Tales from the Water Cooler: Not quite the country for Taylor Swift
We Scots really know what country music is about - and it's not worth celebration
I’m loathe to quote Sister Sledge so early in a weekend, but we are family - i and The Independent. And because we strive for truth under the same fluttering colours, I feel bad saying this: there is a quote in today’s Radar magazine which borders on drivel. It came from that shimmering Nashville cash machine, Taylor Swift, who opined: “Country music is the place to find reality in music.”
Well, whatever she is peddling, Ms Swift knows her audience, because her brand of IKEA-styled banjo-pop has seen a waterfall of dollar bills into her piggy bank. But you’d struggle to class what she does as authentic. For that, it would need to get a bit more emotionally bruised. Like my cotton-pickin’ childhood. In Glasgow.
Scots have always delighted in Country’s default position of depthless melancholy. We do miserable, as you may have noticed, quite well.

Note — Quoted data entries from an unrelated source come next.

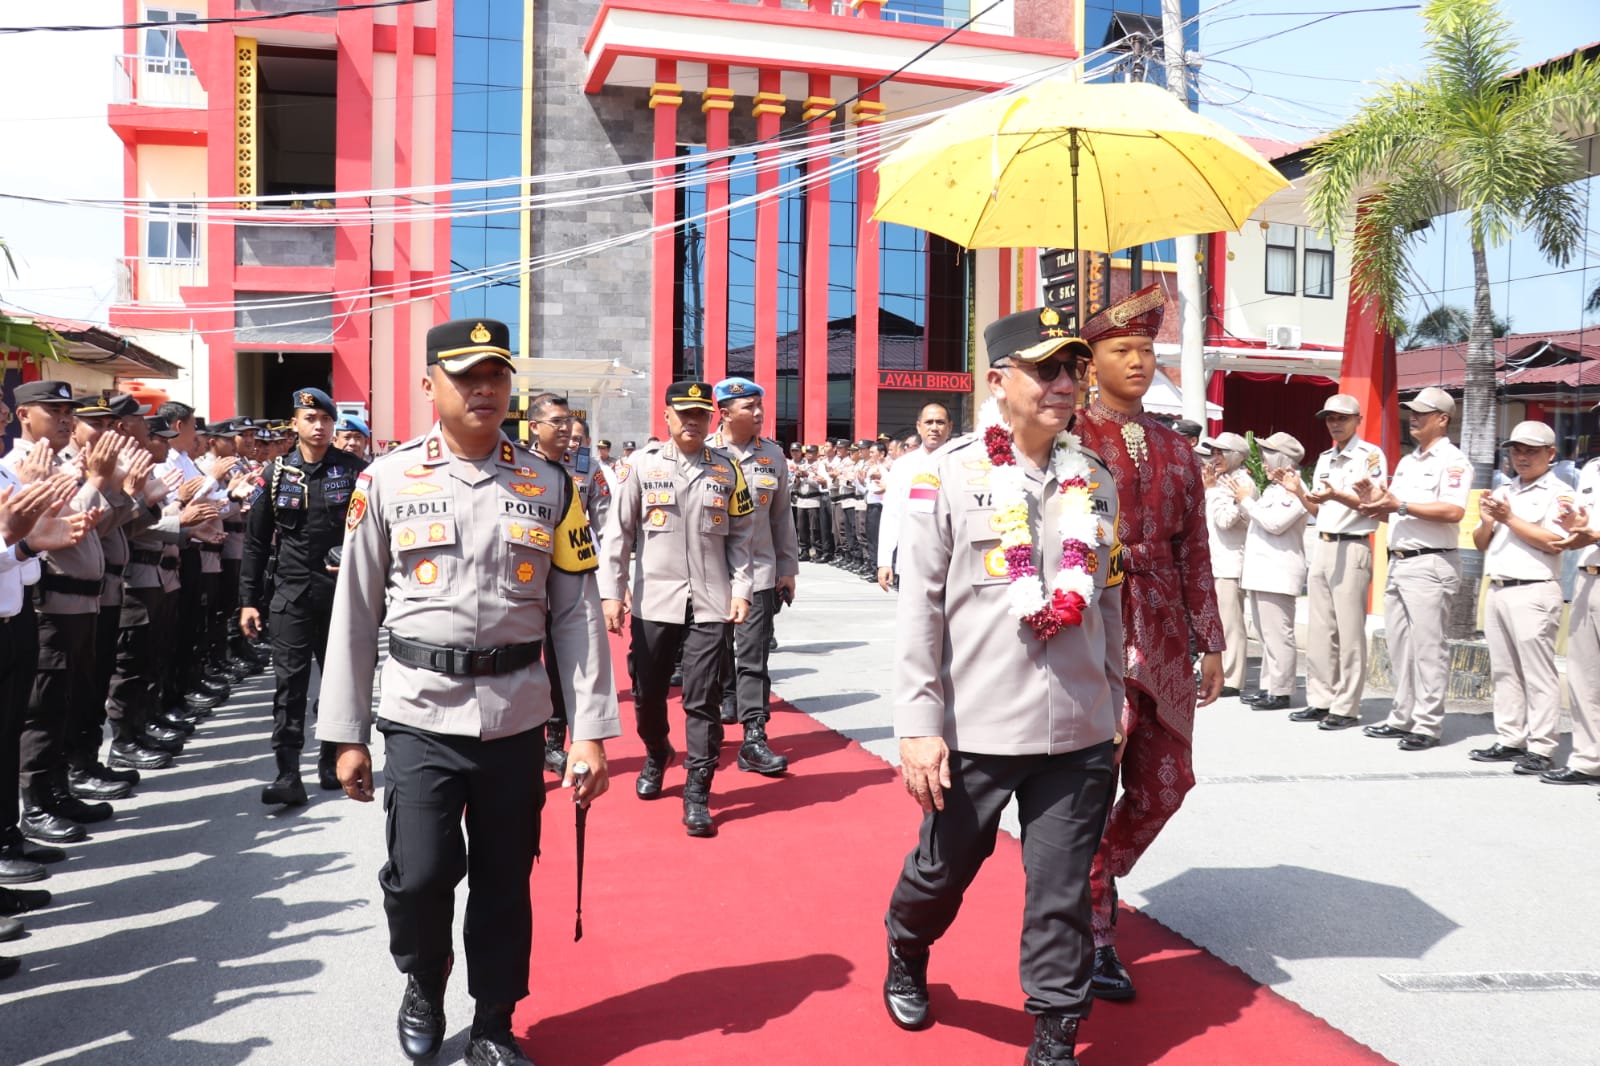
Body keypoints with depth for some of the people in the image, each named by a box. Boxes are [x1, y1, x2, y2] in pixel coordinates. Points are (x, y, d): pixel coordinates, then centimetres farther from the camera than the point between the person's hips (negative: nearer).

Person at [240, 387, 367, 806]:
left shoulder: (355, 470, 0)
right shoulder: (276, 473, 4)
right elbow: (256, 542, 7)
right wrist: (249, 599, 4)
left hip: (344, 591, 0)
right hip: (292, 593, 1)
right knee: (289, 682, -3)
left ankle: (332, 762, 24)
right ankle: (288, 775, -2)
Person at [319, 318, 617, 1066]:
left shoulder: (550, 486, 2)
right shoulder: (386, 482, -1)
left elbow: (577, 614, 2)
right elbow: (354, 614, 2)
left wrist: (590, 732, -3)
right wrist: (345, 734, 1)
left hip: (516, 719, 2)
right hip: (421, 716, -1)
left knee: (505, 882, 10)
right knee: (419, 873, -6)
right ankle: (423, 983, 28)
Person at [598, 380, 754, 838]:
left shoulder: (727, 469, 6)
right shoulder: (641, 464, 1)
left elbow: (740, 536, 8)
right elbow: (617, 532, 1)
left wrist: (741, 590, -1)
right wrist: (611, 592, -4)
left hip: (709, 603, 0)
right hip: (653, 601, 0)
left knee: (703, 700, -1)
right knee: (648, 692, 13)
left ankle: (697, 794, 7)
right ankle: (656, 754, 42)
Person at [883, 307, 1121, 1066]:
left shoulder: (1094, 479, 7)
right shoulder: (948, 474, -6)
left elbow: (1108, 605, 13)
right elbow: (919, 606, -9)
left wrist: (1113, 710, 15)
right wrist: (918, 724, -12)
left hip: (1078, 733, 3)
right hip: (974, 729, -2)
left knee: (1063, 894, 9)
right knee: (942, 869, 17)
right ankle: (905, 955, 47)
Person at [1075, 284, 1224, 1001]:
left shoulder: (1177, 451, 14)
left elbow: (1194, 552, 15)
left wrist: (1210, 643, 13)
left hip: (1165, 632, 6)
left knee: (1166, 780, 11)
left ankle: (1103, 872, 36)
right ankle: (1093, 937, 15)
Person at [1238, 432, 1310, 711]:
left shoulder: (1293, 489, -9)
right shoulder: (1273, 489, 22)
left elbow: (1275, 523, -20)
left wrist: (1246, 500, -11)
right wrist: (1243, 502, 14)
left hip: (1278, 573, -10)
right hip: (1261, 572, 10)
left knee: (1277, 635, -8)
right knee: (1267, 634, 12)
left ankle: (1280, 692, -5)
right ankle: (1268, 688, 17)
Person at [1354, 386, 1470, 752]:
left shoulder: (1452, 461, -7)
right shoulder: (1406, 462, 20)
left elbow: (1453, 511, -21)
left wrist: (1401, 506, -21)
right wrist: (1373, 500, 2)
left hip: (1431, 564, -9)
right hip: (1398, 561, 9)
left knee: (1428, 647, -6)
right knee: (1399, 646, 11)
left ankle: (1427, 725, -2)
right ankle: (1402, 718, 19)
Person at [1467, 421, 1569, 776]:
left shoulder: (1559, 493, -1)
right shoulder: (1503, 493, 19)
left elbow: (1554, 543, -15)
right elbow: (1480, 544, 19)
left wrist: (1510, 518, -14)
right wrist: (1487, 522, -1)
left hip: (1533, 591, -7)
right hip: (1496, 590, 7)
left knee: (1538, 674, -6)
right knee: (1504, 671, 10)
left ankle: (1540, 749, -4)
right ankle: (1509, 741, 16)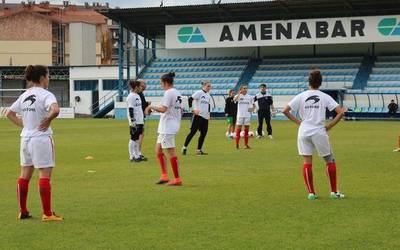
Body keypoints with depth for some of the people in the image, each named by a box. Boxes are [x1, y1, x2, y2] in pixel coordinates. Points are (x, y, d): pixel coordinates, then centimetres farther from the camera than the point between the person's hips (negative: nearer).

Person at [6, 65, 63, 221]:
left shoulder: (24, 96, 10)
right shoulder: (45, 95, -12)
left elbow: (9, 113, 18)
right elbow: (55, 110, -32)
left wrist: (23, 124, 12)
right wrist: (47, 120, -14)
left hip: (25, 138, 7)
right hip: (42, 138, -7)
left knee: (25, 175, 13)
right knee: (44, 175, -3)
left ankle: (22, 212, 19)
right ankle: (47, 214, 0)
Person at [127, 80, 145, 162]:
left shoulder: (137, 96, 16)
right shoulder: (131, 96, -12)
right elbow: (130, 109, -17)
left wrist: (143, 118, 23)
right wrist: (132, 121, -21)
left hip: (140, 121, 9)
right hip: (134, 122, -9)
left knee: (137, 138, 12)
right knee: (133, 138, -3)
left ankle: (138, 155, 17)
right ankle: (132, 156, 1)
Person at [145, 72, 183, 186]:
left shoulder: (168, 93, -15)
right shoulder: (177, 93, 14)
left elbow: (163, 109, -23)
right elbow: (180, 110, 18)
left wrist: (151, 107, -10)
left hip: (167, 127, -10)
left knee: (171, 152, -6)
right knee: (158, 149, 14)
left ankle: (177, 179, -4)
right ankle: (164, 176, 10)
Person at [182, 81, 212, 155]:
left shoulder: (208, 95, 16)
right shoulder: (199, 93, -7)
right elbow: (190, 99, -16)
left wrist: (208, 113, 11)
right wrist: (193, 109, -19)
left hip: (205, 117, 7)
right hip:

And this national willingness to marinate ourselves in Tennessee tears led my parents to feel it was perfectly okay for us to drive to a caravan park in Cornwall in a Fiat 126 (which is about the size of a bumble bee) with no radio and only two albums to listen to: The Best of Dolly Parton and The Essential Tammy Wynette.
Rather than put me off it for life, like a hostage falling for his captor, that 16-hour journey left me with a lifelong habit for songs about homeless dogs, Daddy’s gun and orphans walking in the footsteps of Jesus. And that’s no reality to celebrate, Taylor.